[Skeletal landmark data]
*****

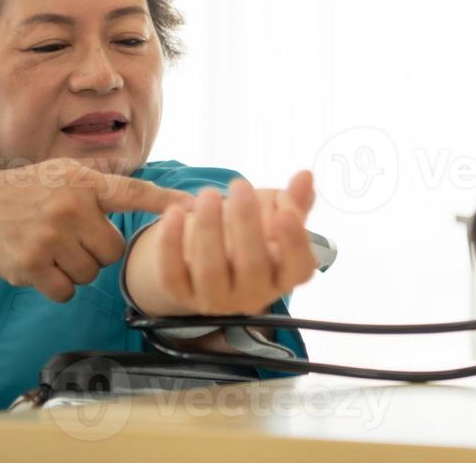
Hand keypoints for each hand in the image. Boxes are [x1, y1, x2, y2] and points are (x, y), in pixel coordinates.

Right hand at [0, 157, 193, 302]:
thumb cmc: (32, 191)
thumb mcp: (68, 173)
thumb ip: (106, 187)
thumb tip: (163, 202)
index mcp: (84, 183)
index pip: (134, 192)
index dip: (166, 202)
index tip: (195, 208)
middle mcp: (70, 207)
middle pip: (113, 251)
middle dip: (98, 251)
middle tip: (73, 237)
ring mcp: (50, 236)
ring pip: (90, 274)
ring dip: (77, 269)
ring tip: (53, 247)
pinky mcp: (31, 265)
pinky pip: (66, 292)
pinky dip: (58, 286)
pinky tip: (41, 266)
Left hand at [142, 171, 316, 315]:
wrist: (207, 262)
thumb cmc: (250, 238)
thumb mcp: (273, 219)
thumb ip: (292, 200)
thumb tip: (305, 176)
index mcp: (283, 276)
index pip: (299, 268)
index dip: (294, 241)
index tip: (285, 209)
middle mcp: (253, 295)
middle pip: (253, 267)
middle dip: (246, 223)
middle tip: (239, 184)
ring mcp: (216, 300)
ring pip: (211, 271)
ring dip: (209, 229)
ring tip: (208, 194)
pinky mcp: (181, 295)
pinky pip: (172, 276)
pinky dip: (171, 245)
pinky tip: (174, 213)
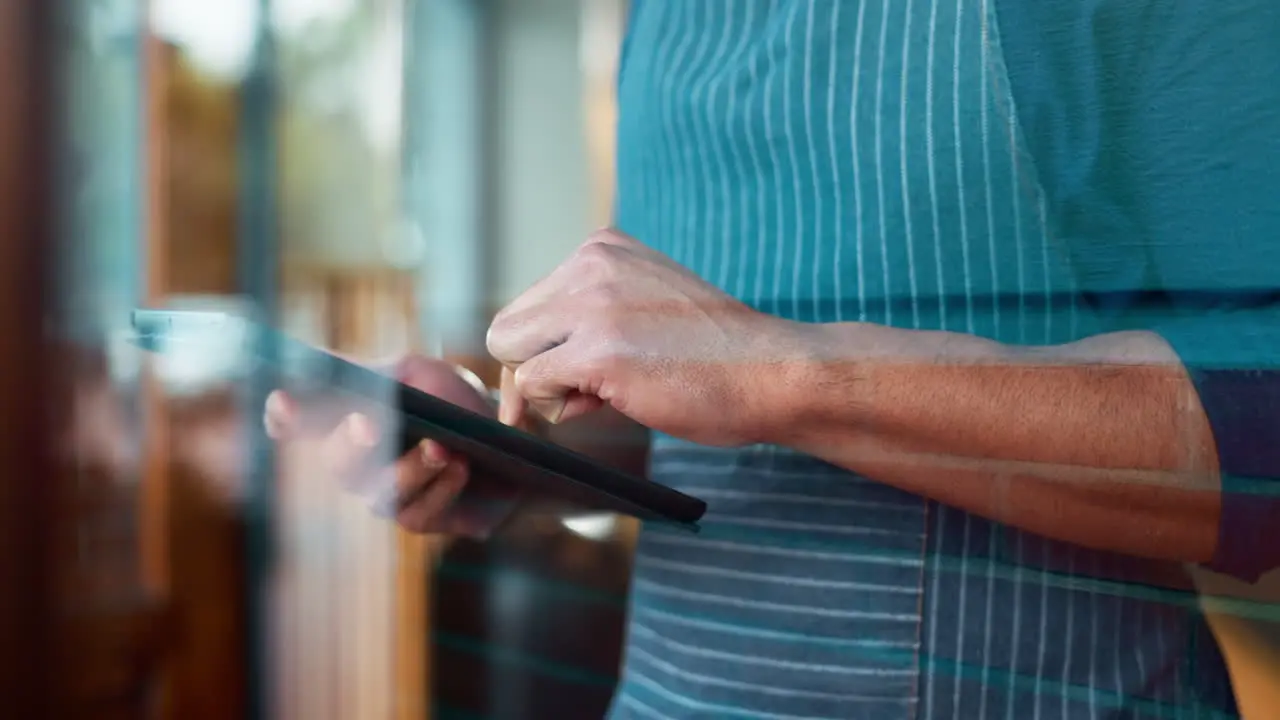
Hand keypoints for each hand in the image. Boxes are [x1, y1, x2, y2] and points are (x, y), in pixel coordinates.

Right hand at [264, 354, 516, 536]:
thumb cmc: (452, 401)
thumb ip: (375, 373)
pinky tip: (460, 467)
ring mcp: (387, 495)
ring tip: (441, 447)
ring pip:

*****

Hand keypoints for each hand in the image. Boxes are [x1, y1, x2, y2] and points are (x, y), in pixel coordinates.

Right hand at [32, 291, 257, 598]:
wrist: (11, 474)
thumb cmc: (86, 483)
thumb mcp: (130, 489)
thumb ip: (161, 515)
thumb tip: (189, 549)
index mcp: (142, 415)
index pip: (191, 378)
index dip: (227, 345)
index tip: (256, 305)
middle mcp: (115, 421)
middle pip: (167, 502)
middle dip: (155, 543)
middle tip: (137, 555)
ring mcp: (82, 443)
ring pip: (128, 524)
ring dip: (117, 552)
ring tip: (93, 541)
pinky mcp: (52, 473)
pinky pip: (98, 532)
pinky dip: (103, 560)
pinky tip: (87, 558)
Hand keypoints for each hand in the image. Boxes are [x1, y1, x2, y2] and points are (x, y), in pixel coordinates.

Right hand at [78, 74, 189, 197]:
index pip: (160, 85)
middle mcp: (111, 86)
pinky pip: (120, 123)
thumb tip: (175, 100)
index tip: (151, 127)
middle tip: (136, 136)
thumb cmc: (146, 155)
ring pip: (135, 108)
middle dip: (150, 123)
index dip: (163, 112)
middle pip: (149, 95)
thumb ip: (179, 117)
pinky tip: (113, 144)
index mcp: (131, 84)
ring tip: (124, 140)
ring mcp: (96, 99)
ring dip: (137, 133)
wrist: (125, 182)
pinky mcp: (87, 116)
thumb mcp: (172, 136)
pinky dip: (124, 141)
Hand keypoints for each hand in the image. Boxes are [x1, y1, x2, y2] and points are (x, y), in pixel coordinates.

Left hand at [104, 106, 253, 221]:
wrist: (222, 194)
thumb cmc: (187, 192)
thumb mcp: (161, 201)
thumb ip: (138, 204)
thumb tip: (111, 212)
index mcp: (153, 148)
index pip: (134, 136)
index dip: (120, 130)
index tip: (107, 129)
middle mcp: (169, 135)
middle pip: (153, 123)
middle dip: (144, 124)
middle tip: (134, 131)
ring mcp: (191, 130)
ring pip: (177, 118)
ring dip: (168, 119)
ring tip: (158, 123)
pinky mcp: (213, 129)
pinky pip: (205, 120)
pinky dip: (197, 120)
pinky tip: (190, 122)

*****

What is required —
Copy out each line carrying the string "Right" from the data.

Exercise result —
Right hand at [0, 157, 193, 302]:
Right hand at [264, 354, 516, 536]:
Right hand at [32, 291, 257, 598]:
Right hand at [78, 74, 189, 197]:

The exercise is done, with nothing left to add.